# Summarizing Data over a Window - The countByWindow Transformation

__Requirement__: Count the number of messages in window interval by applying the countByWindow() on a DStream

__Theory__
* Spark Streaming = a microbatch based streaming library
* The streaming data is divided into batches based on time slice called batch interval
* Every batch gets converted into an RDD and this continous stream of RDDs is represented as DStream
* What if, we need to know what happened in last n seconds every m seconds in streaming data? For this, Spark streaming offers to apply transformations over a sliding window of data. 
* For example, let's say batch interval is 10 seconds and we need to know what happened in last 60 seconds every 30 seconds. Here, 60 seconds is called window length and 30 second slide interval. Let's say first 6 batches are A,B,C,D,E,F which are part of first window. After 30 seconds second window will reformed which will have D,E,F,G,H,I. That means, 3 batches (i.e. D,E,F) are common between first and second window.

In summary,
* Batch interval = the short duration of time (e.g. 10 seconds) to group messages of that duration into RDD
* Window size = the duration of the window (e.g. 60 seconds) and all RDDs within a window are treated as a single combined RDD 
* Sliding interval = the interval (e.g. 30 seconds) at which the window operation is performed

### Prerequisites

Run Netcat (a small utility found in most Unix-like systems) as a data server by using: `nc -lc 9999`

For windows: [download netcat](https://joncraton.org/blog/46/netcat-for-windows) and run: `nc -l -p 9999`

### Create a StreamingContext and a DStream

<font color="red">TODO: Configure checkpoint path</red>

In [1]:
from pyspark.streaming import StreamingContext

ssc = StreamingContext(sc, 2)

# ssc.checkpoint("file:///tmp/spark")
ssc.checkpoint("D:\\x-temp\\temp-spark\\07\\01")

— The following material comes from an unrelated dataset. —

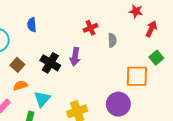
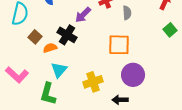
purple arrow: (75, 57) -> (83, 15), moved, turned 36
orange square: (137, 76) -> (119, 45), moved
orange semicircle: (20, 86) -> (50, 48), moved

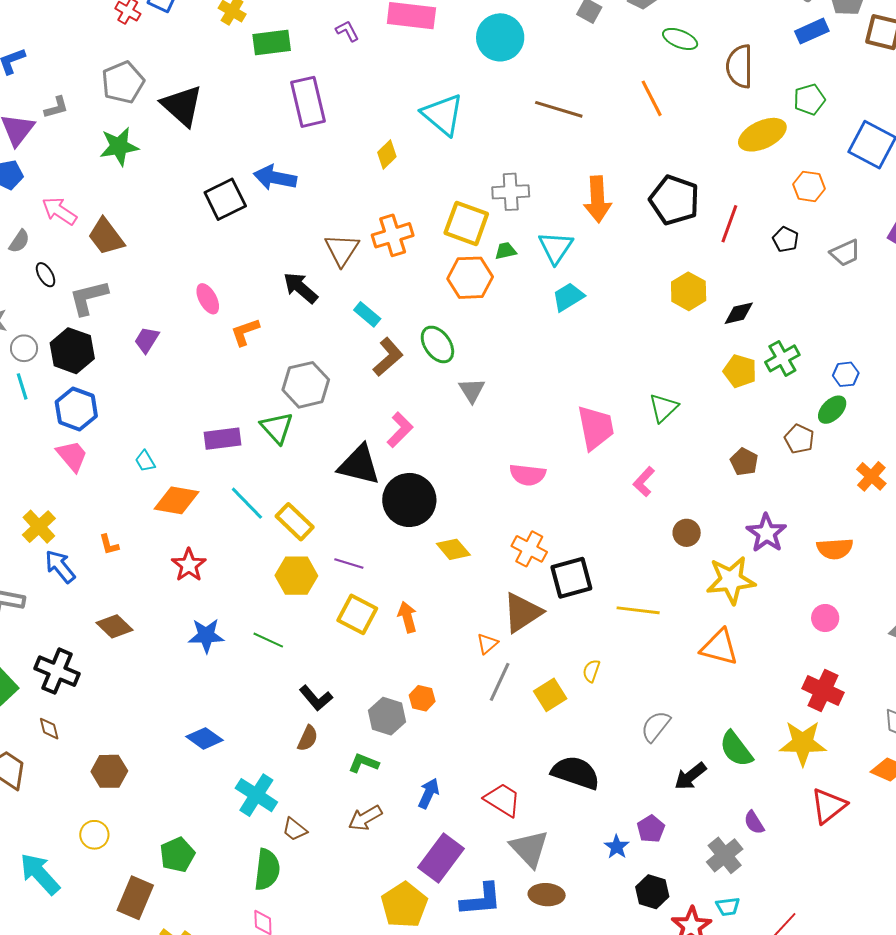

lines = ssc.socketTextStream("localhost", 9999)

### Perform countByWindow Transformation on DStream and Print

In [2]:
# Find count of messages over a window (12 window size, 4 sliding interval)
counts = lines.countByWindow(12, 4)

In [3]:
# Print a count messages over a window
counts.pprint()

### Start Listening for Streaming Data

Run "netcat" on localhost:9999 and start entering few messages

In [None]:
ssc.start() # Start the computation

ssc.awaitTermination() # Wait for the computation to terminate

-------------------------------------------
Time: 2018-07-19 14:17:24
-------------------------------------------

-------------------------------------------
Time: 2018-07-19 14:17:28
-------------------------------------------
3

-------------------------------------------
Time: 2018-07-19 14:17:32
-------------------------------------------
8

-------------------------------------------
Time: 2018-07-19 14:17:36
-------------------------------------------
8

-------------------------------------------
Time: 2018-07-19 14:17:40
-------------------------------------------
5

-------------------------------------------
Time: 2018-07-19 14:17:44
-------------------------------------------

-------------------------------------------
Time: 2018-07-19 14:17:48
-------------------------------------------

-------------------------------------------
Time: 2018-07-19 14:17:52
-------------------------------------------